A master constantly works at perfecting their craft. Or, in this instance, crafts. Playwright, director, teacher, theatre maker, and currently film maker, Lowe can probably make a mean lasagne too, all while juggling cats. Limits being something she has little respect for. With Canaries, Lowe appears to be testing the cinematic waters, and the omens could be worrying for some. Visually moving in places, showing undeniable promise, film's gain might well be theatre's loss if Lowe and ANU decide to pursue this avenue. For Canaries is bursting with promise, Lowe's cinematic short story showing both range and depth despite an impressive visual economy. From the opening scene where Irish and British flags are being positioned, Canaries strives towards cinematic poetry and often gets there. Canaries also delivers an early Christmas present with O'Casey and Gaffney, both equally capable of setting the world alight. Catch them now in two gorgeously judged performances, exquisitely shot by Lowe, before the fanfare starts.
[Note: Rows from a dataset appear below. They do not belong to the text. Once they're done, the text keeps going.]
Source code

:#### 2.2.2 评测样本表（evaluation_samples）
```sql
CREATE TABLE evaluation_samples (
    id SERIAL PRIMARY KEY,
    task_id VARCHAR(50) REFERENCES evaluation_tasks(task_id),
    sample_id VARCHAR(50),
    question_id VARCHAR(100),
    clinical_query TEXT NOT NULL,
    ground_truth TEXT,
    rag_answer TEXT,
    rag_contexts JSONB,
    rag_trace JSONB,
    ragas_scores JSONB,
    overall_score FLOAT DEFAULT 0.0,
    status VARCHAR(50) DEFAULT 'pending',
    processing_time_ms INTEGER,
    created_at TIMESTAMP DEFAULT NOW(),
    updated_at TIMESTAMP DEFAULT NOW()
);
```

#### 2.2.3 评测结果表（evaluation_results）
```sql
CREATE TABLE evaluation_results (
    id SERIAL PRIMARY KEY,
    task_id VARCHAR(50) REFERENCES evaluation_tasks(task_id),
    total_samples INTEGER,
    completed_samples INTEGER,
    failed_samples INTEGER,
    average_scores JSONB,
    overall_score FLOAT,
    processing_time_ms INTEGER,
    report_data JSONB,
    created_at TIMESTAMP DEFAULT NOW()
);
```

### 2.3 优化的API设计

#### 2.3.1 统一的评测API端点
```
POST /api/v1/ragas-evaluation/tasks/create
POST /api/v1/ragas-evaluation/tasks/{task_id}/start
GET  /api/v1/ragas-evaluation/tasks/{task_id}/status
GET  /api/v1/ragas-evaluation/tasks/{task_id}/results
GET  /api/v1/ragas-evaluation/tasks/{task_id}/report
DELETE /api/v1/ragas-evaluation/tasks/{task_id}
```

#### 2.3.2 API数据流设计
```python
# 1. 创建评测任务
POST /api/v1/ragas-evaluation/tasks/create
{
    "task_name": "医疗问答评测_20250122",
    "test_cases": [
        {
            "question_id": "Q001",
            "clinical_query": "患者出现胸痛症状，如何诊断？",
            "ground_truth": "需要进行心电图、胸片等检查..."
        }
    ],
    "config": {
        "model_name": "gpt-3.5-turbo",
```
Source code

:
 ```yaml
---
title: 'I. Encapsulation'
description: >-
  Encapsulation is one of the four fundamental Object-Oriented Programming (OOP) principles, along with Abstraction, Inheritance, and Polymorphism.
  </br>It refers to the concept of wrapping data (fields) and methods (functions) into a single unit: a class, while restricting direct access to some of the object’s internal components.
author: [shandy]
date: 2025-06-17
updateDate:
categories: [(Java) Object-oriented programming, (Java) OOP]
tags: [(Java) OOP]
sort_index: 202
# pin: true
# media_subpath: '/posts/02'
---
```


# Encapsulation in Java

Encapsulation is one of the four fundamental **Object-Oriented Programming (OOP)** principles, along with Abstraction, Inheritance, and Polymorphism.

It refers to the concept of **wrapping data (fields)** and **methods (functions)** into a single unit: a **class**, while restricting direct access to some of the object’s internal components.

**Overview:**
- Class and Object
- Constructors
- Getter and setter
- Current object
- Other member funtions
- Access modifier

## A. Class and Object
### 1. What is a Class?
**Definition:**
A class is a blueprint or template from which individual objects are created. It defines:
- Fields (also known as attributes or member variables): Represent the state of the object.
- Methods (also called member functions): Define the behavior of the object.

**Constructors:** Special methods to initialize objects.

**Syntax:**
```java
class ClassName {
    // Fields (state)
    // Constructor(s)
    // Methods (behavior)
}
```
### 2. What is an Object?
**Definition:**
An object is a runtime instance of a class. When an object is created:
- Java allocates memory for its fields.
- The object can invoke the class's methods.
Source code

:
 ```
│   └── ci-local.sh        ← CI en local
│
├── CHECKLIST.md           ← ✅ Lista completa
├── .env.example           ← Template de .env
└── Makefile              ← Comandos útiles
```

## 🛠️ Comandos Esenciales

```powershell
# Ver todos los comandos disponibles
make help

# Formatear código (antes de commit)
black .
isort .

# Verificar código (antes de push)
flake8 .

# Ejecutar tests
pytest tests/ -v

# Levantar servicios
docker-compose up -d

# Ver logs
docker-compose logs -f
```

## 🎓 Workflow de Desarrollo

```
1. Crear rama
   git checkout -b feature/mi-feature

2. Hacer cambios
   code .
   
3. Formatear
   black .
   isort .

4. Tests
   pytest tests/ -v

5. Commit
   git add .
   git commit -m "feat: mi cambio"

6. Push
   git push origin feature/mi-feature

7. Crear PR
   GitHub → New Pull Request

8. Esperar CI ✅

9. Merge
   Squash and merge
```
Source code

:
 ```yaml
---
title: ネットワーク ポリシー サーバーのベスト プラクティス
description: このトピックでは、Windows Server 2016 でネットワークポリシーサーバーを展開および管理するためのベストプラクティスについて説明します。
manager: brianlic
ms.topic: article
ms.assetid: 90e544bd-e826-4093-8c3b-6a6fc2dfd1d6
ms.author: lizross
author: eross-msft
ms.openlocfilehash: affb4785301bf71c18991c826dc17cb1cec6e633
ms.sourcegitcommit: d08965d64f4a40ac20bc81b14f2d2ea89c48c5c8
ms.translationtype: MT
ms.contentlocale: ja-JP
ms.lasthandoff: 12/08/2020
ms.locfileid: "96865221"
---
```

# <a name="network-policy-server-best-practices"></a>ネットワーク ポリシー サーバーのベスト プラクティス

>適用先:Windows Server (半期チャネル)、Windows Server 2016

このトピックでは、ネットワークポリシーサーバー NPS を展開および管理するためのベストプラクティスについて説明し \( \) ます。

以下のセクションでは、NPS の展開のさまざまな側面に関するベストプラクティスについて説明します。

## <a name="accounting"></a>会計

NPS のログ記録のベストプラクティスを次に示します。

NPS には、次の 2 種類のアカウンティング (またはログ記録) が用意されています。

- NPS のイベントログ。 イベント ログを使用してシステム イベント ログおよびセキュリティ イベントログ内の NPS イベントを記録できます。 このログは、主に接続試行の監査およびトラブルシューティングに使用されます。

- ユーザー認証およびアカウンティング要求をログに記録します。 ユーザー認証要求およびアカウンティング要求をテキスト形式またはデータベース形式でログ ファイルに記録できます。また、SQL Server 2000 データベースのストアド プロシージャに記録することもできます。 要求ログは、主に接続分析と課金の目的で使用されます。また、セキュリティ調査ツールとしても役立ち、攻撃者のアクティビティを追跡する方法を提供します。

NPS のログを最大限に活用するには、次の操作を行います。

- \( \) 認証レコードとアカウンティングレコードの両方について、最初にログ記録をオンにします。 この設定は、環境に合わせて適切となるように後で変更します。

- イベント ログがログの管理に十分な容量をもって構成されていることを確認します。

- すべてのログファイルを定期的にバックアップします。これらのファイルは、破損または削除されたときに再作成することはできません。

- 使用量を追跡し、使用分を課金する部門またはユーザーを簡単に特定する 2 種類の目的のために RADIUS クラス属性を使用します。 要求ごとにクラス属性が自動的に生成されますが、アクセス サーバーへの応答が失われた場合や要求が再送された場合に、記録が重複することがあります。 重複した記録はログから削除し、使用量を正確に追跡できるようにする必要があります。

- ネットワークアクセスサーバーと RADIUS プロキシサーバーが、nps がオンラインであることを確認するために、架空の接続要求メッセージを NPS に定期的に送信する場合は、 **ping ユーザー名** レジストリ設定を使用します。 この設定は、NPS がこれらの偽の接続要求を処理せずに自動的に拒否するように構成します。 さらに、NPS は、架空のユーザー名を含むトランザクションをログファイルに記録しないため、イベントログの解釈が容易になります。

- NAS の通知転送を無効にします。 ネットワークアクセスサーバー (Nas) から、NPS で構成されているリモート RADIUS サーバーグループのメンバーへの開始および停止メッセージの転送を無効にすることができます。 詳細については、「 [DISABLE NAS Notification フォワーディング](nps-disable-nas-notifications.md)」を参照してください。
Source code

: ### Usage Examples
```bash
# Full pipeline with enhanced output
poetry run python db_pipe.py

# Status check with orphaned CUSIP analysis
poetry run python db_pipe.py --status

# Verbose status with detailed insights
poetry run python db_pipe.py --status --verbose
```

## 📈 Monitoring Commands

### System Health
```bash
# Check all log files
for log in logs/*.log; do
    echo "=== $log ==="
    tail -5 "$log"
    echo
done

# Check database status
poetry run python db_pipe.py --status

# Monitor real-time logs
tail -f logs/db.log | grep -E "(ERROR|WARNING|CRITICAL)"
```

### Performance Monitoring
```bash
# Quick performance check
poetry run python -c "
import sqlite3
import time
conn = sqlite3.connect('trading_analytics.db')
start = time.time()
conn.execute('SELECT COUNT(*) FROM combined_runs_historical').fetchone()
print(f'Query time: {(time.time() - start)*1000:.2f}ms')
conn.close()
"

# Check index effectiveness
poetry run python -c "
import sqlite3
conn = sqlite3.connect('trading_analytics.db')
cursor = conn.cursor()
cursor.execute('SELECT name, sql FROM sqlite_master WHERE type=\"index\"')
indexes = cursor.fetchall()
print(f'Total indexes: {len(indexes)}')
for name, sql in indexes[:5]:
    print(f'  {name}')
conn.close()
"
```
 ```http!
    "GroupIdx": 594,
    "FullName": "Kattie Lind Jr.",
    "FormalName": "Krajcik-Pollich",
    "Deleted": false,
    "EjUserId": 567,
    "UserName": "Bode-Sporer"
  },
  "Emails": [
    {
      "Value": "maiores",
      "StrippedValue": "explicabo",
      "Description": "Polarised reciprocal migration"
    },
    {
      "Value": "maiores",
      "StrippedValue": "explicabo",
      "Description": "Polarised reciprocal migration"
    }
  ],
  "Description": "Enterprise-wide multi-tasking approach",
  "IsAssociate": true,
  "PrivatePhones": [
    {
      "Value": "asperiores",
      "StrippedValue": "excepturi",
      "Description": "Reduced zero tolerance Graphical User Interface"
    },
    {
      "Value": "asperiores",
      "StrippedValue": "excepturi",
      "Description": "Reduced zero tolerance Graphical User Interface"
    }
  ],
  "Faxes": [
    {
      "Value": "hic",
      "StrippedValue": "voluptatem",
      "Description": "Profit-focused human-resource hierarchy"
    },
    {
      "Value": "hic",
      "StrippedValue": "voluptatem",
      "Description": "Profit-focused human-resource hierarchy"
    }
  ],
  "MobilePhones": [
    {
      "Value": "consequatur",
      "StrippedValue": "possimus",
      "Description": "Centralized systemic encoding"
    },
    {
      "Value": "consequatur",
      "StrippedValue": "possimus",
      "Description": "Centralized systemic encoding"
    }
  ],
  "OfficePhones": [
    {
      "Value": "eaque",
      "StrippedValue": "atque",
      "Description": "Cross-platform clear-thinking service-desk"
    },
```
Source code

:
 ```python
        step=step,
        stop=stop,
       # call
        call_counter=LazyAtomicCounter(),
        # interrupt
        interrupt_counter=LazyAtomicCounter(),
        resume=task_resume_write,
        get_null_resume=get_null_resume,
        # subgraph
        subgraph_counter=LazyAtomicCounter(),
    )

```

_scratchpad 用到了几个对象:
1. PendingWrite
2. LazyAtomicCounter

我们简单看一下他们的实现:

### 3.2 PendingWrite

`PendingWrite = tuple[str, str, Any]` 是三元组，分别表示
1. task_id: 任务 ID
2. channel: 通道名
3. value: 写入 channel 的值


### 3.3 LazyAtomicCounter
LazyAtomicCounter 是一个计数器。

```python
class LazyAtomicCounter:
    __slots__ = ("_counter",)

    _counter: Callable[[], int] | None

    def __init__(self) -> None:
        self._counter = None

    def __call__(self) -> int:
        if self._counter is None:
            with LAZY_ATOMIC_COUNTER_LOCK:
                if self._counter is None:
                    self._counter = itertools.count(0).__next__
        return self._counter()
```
Canaries' history might be stronger than its story, but it's always heartfelt and beautiful to look at. And you also get Sinéad Diskin's superb, heart aching score thrown in, like an extra special Christmas treat.
Canaries, written and directed by Louise Lowe and presented by ANU Productions, runs as part of Dublin Port Company's The Pumphouse Presents till December 23. Available free of charge as a gift from Dublin Port, donations will be accepted towards a new artist development fund to be managed by Axis Ballymun.